Zu sehen, dass ein österreichischer Vertreter im Frühjahr noch international vertreten ist, lässt das Herz höher schlagen – sofern man die Klubbrille ablegen kann.

Da unsere heimische Liga oft schlecht geredet wird, erstrahlt diese Siegesserie gleich in einem ganz anderen Licht.

In dieser Saison bereitet uns Rapid viel Freude und zieht mit dem Erfolgslauf die Blicke auf sich. Gruppensieger mit fünf Siegen aus sechs Spielen – das hätte anfangs wohl keiner für möglich gehalten, von historischen Momenten in der CL-Quali gegen Ajax Amsterdam wird man noch in Jahren erzählen.

Das ist gut so. Genauso wie uns die drei EL-Gruppensiege von RB Salzburg, zweimal sogar mit makelloser Bilanz, in Erinnerung bleiben werden. Oder Austrias Champions-League-Einzug nach langjähriger Pause.

Es zeigt, dass Österreich durchaus im Stande ist, Ausrufezeichen auf europäischer Ebene zu setzen. Leider ist dies in den entscheidenden Momenten viel zu selten der Fall.
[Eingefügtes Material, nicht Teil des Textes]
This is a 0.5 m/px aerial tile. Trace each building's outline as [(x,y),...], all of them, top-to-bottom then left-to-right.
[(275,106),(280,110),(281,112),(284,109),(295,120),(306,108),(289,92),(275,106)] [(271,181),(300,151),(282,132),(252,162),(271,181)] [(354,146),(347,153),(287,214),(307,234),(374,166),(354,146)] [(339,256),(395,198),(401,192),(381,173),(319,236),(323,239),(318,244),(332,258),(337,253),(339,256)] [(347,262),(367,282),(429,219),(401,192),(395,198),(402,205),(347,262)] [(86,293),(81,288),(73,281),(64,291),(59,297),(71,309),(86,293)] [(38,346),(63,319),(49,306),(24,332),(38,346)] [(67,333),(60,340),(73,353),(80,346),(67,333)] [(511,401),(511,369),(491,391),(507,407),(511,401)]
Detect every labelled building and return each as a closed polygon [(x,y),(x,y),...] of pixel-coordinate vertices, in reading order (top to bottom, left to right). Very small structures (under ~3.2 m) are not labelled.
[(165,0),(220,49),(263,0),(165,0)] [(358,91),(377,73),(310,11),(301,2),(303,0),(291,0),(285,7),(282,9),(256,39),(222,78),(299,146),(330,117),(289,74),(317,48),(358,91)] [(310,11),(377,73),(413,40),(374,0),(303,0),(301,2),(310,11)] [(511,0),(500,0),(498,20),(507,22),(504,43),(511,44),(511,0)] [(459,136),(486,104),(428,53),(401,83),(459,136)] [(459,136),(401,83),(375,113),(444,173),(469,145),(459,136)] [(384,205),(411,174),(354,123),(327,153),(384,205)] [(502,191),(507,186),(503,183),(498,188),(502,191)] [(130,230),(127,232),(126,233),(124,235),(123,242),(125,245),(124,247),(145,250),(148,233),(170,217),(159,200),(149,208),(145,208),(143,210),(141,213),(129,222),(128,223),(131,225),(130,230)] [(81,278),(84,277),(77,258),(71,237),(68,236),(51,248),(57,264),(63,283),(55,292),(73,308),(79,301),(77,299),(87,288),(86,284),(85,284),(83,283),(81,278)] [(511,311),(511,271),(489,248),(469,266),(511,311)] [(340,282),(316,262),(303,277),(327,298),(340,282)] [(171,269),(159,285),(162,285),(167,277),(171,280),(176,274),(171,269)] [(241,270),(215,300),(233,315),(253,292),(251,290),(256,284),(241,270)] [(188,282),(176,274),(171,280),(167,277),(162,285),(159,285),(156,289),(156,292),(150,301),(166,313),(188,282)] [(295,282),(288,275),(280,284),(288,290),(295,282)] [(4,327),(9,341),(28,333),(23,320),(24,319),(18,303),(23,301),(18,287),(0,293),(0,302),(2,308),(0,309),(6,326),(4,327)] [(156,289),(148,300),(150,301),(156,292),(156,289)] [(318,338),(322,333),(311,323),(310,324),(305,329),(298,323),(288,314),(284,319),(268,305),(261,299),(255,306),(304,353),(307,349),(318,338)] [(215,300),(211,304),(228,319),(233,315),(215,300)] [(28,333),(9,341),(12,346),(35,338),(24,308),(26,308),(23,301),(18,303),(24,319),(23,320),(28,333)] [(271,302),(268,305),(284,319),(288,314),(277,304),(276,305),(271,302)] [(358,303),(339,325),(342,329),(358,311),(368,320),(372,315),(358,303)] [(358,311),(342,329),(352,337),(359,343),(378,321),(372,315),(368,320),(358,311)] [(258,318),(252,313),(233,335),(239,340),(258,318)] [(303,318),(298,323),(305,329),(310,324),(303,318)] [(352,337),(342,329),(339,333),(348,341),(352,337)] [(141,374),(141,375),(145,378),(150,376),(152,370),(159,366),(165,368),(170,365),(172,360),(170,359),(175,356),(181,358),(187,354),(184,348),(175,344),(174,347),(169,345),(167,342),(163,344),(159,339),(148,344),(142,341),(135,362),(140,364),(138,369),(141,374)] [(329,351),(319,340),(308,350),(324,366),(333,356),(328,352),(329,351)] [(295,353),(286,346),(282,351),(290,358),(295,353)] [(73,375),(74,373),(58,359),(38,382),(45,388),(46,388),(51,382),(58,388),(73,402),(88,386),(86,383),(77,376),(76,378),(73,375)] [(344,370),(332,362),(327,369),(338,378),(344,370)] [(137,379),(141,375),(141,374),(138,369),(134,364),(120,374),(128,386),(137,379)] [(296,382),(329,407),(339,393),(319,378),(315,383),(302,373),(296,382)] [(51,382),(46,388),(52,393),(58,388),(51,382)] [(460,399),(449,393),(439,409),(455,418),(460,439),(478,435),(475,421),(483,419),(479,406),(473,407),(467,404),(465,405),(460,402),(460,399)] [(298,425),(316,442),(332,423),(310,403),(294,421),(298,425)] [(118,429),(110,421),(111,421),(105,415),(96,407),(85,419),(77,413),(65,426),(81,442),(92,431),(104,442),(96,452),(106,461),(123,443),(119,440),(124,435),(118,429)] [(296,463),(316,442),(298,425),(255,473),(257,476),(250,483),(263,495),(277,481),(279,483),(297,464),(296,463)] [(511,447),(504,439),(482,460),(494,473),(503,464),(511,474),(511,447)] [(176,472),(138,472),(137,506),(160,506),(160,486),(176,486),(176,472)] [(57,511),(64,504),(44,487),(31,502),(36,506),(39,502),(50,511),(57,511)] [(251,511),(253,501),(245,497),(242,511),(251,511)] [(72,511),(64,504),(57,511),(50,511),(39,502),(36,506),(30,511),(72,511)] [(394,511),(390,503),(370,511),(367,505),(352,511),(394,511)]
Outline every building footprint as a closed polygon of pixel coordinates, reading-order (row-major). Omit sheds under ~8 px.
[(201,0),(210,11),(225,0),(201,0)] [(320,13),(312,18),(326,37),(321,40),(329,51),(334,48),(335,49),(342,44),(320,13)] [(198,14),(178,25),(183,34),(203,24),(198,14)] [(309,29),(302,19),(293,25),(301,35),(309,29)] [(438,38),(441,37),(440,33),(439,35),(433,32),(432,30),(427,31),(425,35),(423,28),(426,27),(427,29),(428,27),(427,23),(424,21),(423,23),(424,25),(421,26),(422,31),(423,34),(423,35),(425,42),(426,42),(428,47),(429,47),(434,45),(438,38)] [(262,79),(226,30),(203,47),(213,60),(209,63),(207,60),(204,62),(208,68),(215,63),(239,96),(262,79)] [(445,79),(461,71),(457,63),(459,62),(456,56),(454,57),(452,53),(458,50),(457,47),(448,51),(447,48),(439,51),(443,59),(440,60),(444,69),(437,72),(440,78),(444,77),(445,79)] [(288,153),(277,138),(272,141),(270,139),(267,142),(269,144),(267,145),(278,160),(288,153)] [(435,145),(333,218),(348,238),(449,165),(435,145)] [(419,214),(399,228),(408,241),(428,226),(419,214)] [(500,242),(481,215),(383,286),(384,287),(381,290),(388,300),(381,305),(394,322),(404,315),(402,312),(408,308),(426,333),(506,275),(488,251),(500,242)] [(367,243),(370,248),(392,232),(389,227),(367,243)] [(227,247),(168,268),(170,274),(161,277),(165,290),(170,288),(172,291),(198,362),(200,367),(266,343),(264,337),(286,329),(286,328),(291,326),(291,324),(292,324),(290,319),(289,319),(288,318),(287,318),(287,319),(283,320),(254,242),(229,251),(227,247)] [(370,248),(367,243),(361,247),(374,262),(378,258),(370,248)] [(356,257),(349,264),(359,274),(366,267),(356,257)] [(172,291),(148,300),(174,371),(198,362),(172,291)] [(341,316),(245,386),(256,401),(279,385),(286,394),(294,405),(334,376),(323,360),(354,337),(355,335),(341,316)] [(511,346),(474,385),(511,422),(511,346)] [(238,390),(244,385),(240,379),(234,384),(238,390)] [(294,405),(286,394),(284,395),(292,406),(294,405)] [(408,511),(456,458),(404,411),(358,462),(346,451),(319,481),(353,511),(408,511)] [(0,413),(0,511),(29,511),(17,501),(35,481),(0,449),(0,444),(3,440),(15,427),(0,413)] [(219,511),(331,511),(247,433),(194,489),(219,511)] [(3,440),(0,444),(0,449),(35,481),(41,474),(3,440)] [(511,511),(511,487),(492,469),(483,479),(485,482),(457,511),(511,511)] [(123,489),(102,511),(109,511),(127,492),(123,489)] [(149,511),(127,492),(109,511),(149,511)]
Beispiel Rapid: Dem diesjährigen Durchstarter gelang es erstmals nach 20 Jahren (!), wieder im Europacup zu überwintern. Als bösen Seitenhieb könnte man betonen, dass nur der letzte ÖFB-Cup-Sieg 1995 noch länger zurück liegt.

Nur zu schön wäre es, wenn in den kommenden Jahren eine gewisse Regelmäßigkeit eintreten würde und wir möglicherweise zwei oder drei rot-weiß-rote Vertreter ins Frühjahr begleiten dürfen. Das wäre auch für die Fünfjahreswertung durchaus hilfreich.

Die Weihnachtszeit ist bekanntlich jene der Wünsche. Möglicherweise wird dieser ja erhört. Den Glauben, dass Österreich etwas bewegen kann, darf man schließlich nie aufgeben.